Velasquez is top of the line
By Joan Altabe
SARASOTA -- A blush of pleasure should rise to the cheeks of every art-loving Floridian.
You probably know Diego Velasquez' portrait of 17th century Spanish monarch Philip IV in Ringling's collection. But did you know our Velasquez out-Velasquezes those held in New York museums, including one touted as "splendiferous" in the current Frick museum show, "Velasquez in New York Museums"?
The Frick exhibit celebrates the 400th anniversary of Velasquez's birth by presenting its own Velasquez likeness of the king, along with an A-list of other Velasquez works in Manhattan's public collections; namely the Metropolitan Museum of Art and the Hispanic Society of America.
New York Times critic Holland Cotter cried up the Frick example, using such honeyed words as "splendiferous." I've seen it and he's right. But he should see the Ringling's, which I think surpasses the Frick's as well as the Met's.
The Ringling portrait also is head and shoulders above a version at the Prado. (More about that in a moment).
The Frick portrait is an exacting rendering of the face with an inexact rendering of a silver jacket. With blurry shades of black-and-white patches, the jacket looks out of focus -- which is vintage Impressionism before Impressionism existed.
Ditto the Ringling Velasquez. It's realistic on top and Impressionistic lower down, but with two added advantages. There's more color in the Ringling version (the king wears a vividly colored vest and cape) and there's more of the king. It's a full-length portrait.
Now about that Prado example.
Nearly a decade ago, when the Met showed the Ringling Velasquez with two other royal portraits by the same painter -- one from the Prado, the other from the Met -- the Ringling likeness stood out for its size and color. Next to the better-known Prado portrait, which is brownish and austere, the Ringling, in splashy, loosely brushed colors, stood out like a blinking neon light.
Met curator of European paintings Everett Fahy noticed it and told me at the time that the Ringling portrait differed from the other two in its "free and confident air." Call it the air of modern painting before it happened: When it was just a twinkle in Velasquez's rendering of the king's eye, a flash in the pearl on his hat, the shine of his iridescent silk shirt.
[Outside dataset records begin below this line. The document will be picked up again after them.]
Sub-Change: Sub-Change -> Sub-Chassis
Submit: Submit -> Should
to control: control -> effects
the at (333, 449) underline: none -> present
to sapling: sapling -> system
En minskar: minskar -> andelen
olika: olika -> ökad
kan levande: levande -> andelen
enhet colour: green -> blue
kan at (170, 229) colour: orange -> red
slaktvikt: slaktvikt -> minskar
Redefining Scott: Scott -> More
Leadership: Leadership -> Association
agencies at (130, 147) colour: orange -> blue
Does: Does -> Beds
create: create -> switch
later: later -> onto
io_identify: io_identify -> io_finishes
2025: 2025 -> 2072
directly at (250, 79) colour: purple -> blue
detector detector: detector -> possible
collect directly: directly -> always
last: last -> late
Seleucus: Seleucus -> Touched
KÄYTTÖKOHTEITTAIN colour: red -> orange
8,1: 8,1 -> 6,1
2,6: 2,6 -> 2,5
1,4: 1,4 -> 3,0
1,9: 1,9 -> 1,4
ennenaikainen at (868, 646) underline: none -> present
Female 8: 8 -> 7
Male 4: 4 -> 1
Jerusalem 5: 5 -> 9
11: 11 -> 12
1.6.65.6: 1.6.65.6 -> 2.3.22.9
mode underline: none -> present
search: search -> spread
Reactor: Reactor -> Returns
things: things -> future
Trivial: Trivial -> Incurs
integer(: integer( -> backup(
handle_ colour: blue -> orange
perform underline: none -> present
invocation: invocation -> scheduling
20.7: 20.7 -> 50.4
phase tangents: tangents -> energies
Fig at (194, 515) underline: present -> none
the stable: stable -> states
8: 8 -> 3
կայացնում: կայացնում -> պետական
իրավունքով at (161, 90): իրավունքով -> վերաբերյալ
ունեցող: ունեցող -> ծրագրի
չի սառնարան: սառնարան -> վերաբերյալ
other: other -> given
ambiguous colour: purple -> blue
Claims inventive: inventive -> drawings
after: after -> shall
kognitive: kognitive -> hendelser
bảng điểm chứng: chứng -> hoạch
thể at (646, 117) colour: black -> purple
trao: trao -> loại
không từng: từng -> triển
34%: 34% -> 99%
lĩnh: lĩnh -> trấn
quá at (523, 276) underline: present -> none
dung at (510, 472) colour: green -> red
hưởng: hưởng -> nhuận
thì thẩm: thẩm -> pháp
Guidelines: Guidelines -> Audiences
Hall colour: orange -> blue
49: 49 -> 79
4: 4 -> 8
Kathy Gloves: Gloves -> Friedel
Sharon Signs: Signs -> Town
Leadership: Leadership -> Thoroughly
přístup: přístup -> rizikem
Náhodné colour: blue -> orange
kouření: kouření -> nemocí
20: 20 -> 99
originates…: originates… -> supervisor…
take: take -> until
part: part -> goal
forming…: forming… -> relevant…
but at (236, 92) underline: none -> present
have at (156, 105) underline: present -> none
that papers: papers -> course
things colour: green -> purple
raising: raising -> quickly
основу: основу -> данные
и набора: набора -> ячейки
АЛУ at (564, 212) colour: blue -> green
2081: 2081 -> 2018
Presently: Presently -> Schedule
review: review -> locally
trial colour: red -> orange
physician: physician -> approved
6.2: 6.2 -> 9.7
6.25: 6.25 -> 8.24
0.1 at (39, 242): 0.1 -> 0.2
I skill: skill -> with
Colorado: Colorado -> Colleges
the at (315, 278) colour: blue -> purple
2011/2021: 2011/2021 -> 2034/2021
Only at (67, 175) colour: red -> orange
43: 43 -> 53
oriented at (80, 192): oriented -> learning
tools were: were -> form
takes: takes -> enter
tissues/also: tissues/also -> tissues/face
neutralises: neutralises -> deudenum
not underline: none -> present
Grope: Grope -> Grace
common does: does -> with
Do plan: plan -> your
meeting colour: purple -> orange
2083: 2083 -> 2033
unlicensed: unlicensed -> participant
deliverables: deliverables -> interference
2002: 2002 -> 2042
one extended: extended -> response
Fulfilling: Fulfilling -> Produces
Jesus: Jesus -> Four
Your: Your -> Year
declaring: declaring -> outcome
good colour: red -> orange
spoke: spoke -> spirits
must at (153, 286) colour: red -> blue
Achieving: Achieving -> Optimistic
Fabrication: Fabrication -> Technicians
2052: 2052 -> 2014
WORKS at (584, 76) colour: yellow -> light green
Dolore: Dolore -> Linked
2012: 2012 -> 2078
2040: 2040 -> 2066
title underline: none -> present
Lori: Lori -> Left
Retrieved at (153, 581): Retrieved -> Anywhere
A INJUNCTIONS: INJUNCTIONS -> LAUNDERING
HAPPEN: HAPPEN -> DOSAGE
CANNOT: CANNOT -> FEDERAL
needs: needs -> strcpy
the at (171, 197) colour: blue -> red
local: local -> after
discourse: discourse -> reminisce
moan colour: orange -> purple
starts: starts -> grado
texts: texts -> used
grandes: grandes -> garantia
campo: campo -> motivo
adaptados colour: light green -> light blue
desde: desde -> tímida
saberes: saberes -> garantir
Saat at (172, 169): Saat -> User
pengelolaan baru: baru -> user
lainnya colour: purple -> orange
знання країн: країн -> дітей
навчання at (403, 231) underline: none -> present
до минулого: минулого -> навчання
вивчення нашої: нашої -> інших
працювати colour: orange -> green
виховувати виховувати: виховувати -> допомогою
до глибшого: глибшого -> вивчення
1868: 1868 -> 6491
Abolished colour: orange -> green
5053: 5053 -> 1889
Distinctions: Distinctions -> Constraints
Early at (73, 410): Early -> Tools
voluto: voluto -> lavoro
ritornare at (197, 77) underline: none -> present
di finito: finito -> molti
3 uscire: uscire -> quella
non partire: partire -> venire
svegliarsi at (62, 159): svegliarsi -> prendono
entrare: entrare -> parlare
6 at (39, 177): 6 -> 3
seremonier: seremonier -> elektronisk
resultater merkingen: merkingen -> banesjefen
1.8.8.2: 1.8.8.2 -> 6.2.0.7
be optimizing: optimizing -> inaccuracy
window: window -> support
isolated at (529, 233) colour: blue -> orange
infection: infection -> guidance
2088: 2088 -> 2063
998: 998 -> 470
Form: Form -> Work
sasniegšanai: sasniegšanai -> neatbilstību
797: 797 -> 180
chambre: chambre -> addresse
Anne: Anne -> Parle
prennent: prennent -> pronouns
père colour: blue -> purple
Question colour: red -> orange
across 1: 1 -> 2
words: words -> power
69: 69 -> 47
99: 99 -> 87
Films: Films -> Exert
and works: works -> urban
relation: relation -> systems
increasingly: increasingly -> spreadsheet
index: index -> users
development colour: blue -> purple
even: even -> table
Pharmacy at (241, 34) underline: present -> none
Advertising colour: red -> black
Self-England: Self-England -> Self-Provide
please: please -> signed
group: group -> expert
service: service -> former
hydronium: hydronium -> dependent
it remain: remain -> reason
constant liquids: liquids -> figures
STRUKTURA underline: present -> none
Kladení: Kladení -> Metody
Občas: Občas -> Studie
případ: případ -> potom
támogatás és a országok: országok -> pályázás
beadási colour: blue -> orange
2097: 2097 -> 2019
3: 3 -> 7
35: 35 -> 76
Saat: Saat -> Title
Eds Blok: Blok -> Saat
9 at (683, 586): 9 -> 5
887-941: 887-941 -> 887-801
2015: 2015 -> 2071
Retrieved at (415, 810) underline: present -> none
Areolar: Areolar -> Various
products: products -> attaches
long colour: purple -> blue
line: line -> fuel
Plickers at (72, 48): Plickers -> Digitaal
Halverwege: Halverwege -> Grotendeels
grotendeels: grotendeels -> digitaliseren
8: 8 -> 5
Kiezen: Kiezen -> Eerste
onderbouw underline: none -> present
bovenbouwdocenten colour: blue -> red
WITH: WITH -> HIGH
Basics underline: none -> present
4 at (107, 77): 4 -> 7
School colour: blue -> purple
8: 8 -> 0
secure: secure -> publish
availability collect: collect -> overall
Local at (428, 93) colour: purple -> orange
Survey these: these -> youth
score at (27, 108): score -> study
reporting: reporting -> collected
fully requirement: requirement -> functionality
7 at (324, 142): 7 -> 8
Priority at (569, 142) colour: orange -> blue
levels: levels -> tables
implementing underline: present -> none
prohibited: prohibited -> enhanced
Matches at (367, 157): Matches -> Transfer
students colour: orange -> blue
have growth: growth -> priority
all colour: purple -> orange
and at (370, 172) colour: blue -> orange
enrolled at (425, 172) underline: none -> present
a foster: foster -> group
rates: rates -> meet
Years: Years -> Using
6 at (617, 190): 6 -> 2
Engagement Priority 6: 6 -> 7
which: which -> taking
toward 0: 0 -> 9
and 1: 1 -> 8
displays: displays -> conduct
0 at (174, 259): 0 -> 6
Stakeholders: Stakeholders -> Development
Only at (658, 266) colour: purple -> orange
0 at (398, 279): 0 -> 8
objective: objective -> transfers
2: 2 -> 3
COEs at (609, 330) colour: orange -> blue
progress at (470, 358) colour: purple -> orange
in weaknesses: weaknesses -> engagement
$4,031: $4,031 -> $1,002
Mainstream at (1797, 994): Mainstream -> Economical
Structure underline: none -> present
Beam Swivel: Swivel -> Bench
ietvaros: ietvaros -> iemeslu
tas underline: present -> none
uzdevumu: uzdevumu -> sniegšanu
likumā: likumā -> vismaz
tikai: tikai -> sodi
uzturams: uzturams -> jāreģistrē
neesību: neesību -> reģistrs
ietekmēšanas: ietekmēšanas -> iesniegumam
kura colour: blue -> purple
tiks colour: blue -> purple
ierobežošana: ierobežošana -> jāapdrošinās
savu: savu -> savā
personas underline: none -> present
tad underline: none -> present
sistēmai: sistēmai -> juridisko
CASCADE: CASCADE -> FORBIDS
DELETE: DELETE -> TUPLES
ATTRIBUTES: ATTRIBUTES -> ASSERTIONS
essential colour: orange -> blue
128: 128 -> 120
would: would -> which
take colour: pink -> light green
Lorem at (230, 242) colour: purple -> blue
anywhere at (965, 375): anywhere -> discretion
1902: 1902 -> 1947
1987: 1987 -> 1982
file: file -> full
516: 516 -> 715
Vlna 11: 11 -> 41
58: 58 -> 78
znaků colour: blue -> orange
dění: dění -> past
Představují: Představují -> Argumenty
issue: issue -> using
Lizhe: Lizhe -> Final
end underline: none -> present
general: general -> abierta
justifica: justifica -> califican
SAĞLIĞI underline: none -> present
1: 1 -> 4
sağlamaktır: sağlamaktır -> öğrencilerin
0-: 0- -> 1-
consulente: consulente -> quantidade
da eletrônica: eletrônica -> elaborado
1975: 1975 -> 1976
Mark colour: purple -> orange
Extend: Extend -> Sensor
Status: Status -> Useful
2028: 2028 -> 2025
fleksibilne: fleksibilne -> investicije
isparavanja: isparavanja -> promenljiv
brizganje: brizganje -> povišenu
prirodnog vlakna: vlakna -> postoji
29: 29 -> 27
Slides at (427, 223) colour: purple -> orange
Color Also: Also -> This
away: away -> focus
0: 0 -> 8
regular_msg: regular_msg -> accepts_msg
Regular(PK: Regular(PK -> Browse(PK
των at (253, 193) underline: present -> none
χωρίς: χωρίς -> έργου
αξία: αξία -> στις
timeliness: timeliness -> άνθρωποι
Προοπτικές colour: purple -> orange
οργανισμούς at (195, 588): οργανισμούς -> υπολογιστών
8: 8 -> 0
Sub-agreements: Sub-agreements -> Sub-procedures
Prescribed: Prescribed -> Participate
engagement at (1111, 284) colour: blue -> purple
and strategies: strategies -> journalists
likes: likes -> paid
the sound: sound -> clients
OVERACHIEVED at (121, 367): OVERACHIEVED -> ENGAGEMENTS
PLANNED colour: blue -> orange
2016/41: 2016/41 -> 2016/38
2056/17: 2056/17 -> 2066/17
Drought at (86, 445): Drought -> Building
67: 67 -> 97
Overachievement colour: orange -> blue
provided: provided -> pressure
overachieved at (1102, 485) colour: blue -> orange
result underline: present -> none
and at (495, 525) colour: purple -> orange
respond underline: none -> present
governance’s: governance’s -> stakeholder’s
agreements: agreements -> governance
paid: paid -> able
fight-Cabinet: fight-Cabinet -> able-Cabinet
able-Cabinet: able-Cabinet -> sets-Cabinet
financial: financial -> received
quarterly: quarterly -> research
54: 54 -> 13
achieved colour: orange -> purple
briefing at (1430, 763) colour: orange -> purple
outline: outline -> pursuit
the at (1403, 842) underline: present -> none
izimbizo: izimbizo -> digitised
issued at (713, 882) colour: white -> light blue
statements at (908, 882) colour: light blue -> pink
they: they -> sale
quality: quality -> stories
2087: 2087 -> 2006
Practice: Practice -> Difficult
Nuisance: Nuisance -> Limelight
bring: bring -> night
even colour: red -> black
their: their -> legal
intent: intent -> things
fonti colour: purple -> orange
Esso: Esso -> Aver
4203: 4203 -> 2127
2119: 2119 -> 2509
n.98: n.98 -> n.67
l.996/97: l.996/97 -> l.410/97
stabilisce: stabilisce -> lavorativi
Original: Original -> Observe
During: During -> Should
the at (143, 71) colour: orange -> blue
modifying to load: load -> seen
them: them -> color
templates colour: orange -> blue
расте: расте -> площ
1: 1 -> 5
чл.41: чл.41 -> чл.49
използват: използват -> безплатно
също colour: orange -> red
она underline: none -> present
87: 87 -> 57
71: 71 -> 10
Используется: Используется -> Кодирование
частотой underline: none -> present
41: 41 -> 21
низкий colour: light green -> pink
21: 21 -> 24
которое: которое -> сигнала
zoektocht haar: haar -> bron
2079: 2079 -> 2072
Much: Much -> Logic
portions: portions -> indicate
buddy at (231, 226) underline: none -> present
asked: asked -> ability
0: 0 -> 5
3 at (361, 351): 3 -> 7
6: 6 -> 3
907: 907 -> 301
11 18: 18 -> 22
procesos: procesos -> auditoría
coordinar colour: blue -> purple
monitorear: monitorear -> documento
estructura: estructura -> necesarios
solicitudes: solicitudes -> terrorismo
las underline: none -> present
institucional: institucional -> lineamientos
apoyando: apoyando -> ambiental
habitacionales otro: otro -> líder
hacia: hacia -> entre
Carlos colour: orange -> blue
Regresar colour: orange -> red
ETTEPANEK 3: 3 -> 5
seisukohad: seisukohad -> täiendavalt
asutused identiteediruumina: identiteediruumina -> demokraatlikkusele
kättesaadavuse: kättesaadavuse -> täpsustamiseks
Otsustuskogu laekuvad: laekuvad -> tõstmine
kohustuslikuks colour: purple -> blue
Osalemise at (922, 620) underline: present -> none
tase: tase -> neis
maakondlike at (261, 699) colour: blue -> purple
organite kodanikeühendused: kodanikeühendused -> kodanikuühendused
Again and again, your eye will return to that pearl. You'll want to touch it.
And if you think the strokes and shades of the Ringling painting are Impressionistic, you should see the underpainting. X-rays reveal so many swirls that you'd think of Impressionist Edouard Vuillard, not Velasquez.
Also notable: while the top painting shows Philip IV in colorful vest and cape, the underpainting shows him in armor. The reason Velasquez painted over the portrait is unknown. Maybe the king -- a man of the arts -- didn't want to be viewed as militaristic.
Velasquez scholar Joe Guidol has compared the Ringling portrait with other Velasquez portraits of Philip IV (there are 12), and found the Ringling's to be superior. Spatial texture is more complex, owing to an interplay of shadows, and the technique is more spontaneous, he said.
Apart from functioning as a place where timeless images endure, museums are challenged to collect the top of the line. John Ringling, you did well.